## PROVIDED MATERIAL
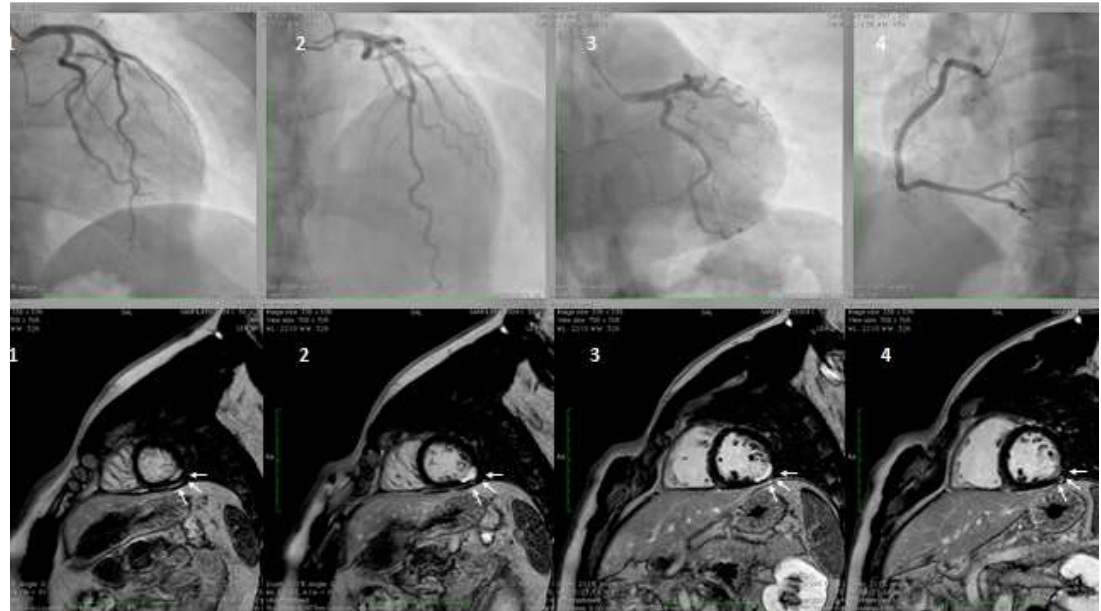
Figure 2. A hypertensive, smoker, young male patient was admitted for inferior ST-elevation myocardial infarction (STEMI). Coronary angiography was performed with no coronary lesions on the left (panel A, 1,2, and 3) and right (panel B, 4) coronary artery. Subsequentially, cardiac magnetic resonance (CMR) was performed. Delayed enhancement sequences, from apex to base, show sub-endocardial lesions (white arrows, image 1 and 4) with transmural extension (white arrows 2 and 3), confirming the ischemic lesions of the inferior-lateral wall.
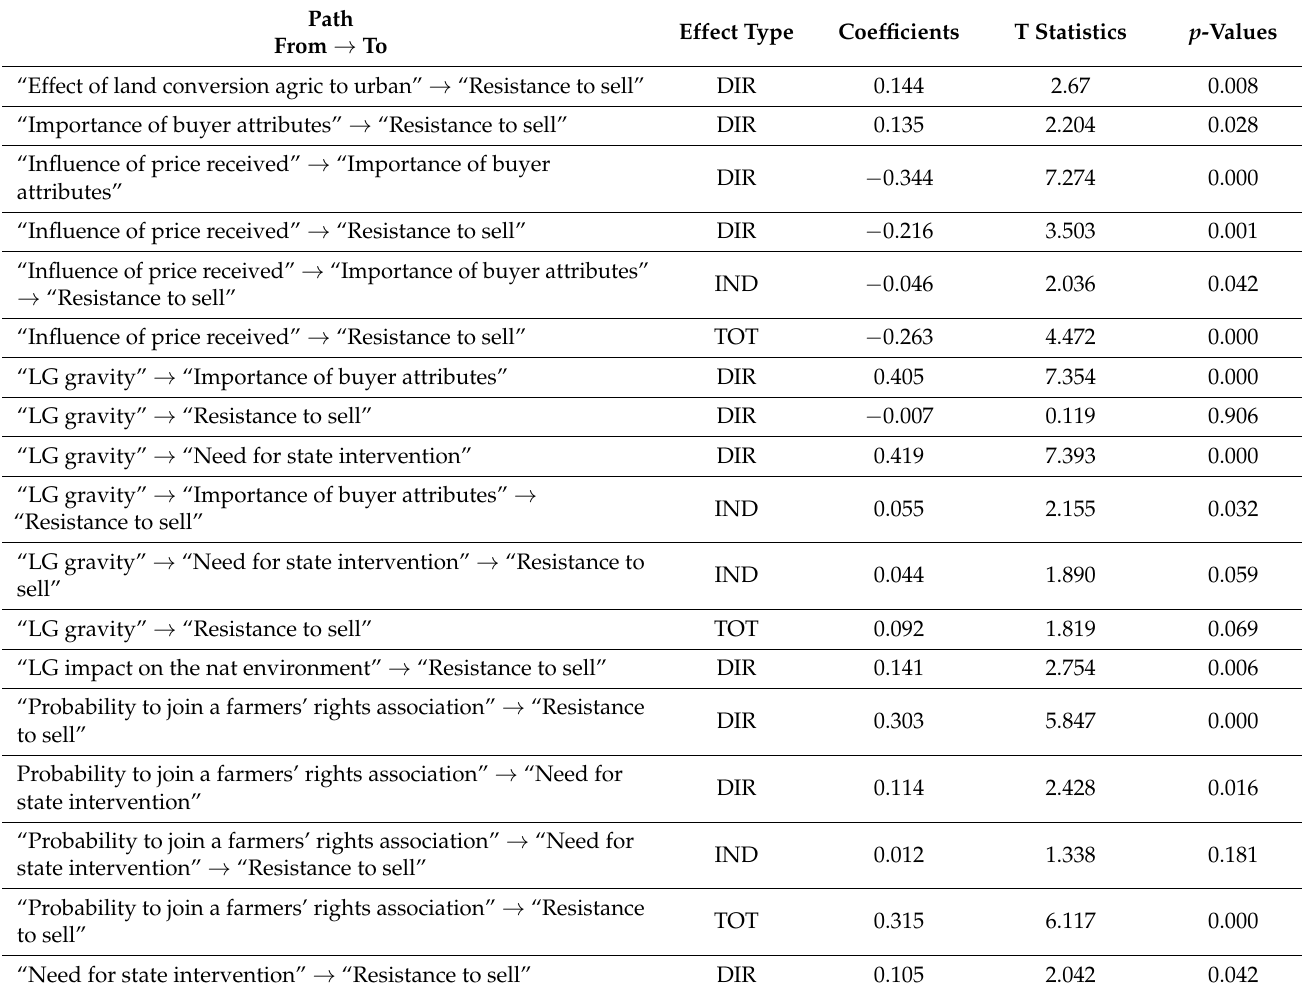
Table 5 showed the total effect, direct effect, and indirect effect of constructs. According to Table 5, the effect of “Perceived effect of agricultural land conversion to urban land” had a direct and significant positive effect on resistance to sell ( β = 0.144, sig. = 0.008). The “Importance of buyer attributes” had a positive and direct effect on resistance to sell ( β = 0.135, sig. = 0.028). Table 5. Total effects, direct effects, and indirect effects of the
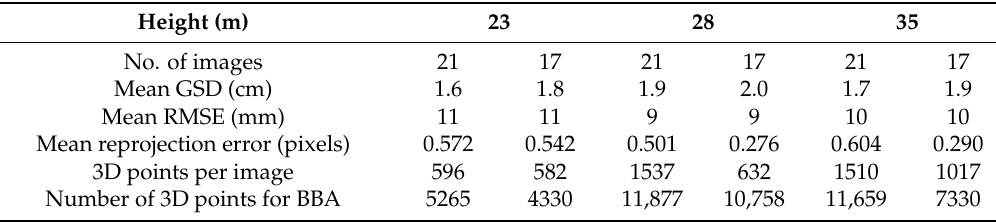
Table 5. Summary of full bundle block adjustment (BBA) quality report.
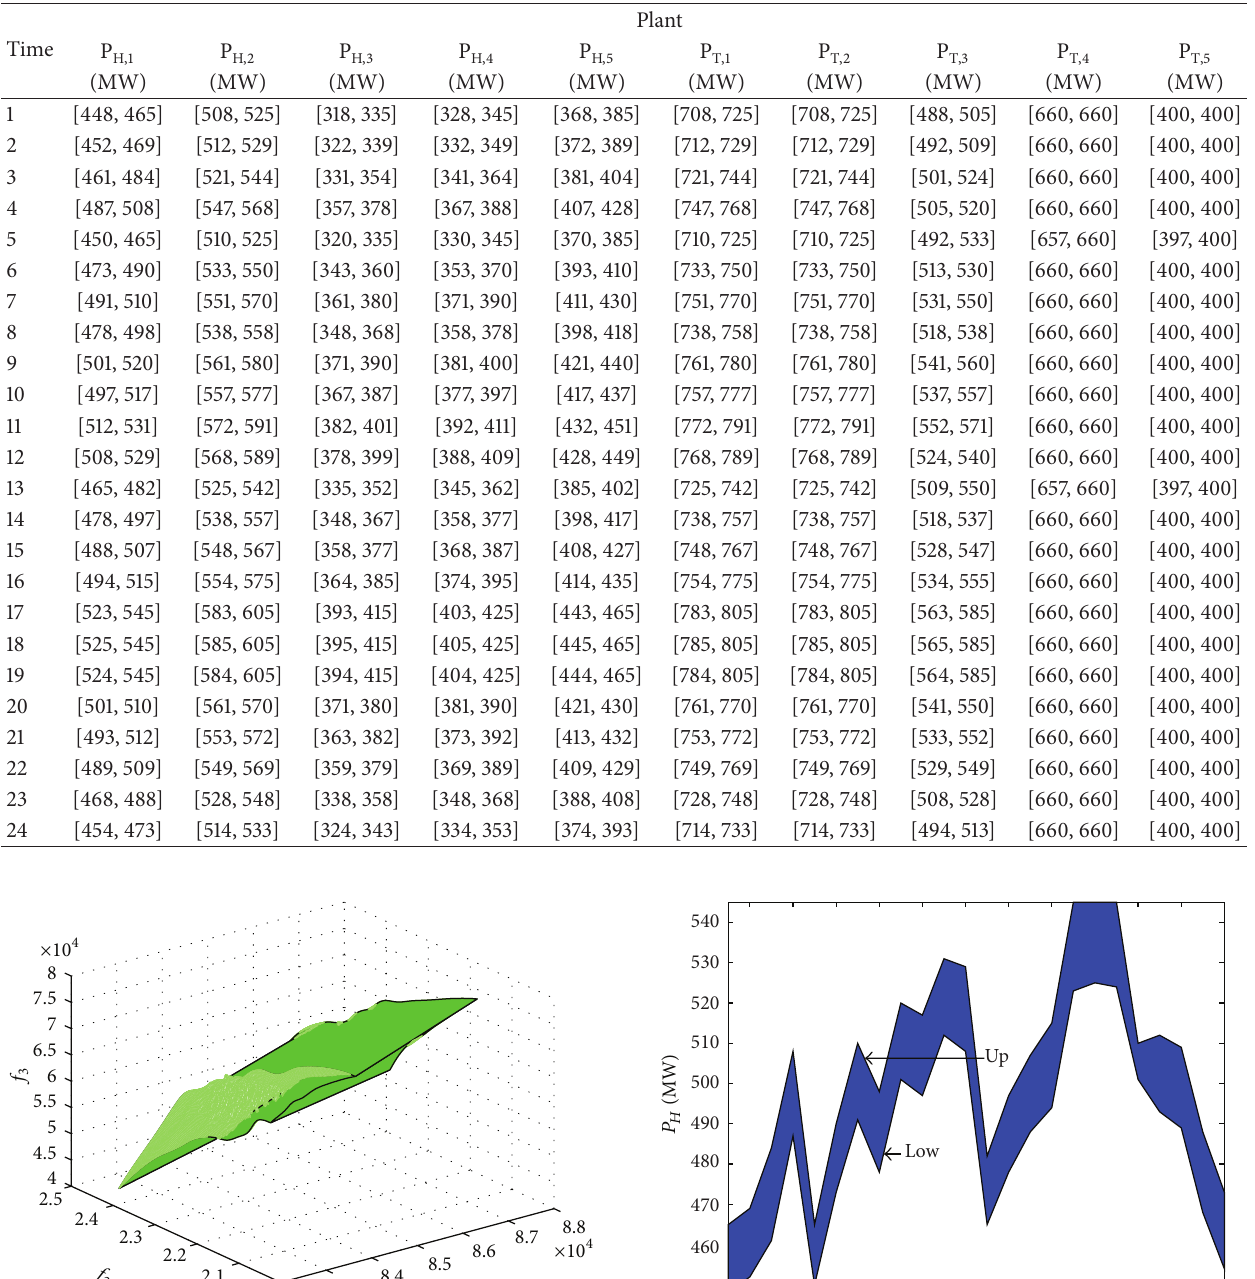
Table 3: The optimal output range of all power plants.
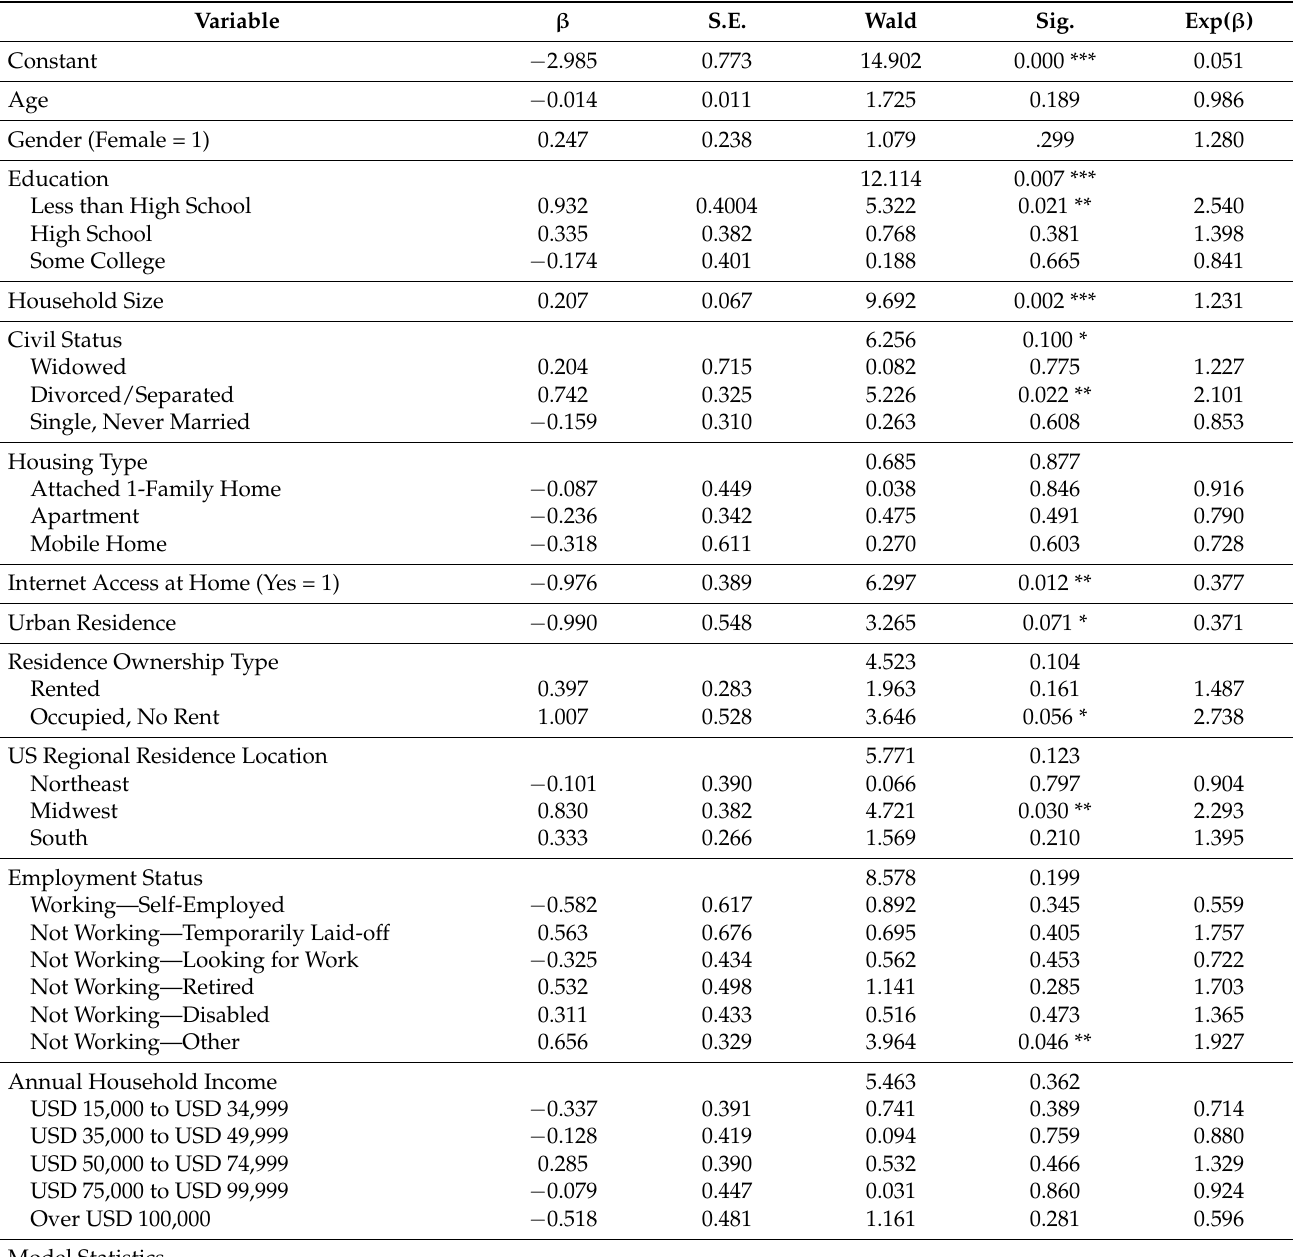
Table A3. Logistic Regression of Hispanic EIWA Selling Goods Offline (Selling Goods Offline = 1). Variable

## WHAT TO PRODUCE
Please copy out every line in the listing that has the string "Table".

## PROBLEM SOLUTION
Table 5 showed the total effect, direct effect, and indirect effect of constructs. According to Table 5, the effect of “Perceived effect of agricultural land conversion to urban land” had a direct and significant positive effect on resistance to sell ( β = 0.144, sig. = 0.008). The “Importance of buyer attributes” had a positive and direct effect on resistance to sell ( β = 0.135, sig. = 0.028). Table 5. Total effects, direct effects, and indirect effects of the
Table 5. Summary of full bundle block adjustment (BBA) quality report.
Table 3: The optimal output range of all power plants.
Table A3. Logistic Regression of Hispanic EIWA Selling Goods Offline (Selling Goods Offline = 1). Variable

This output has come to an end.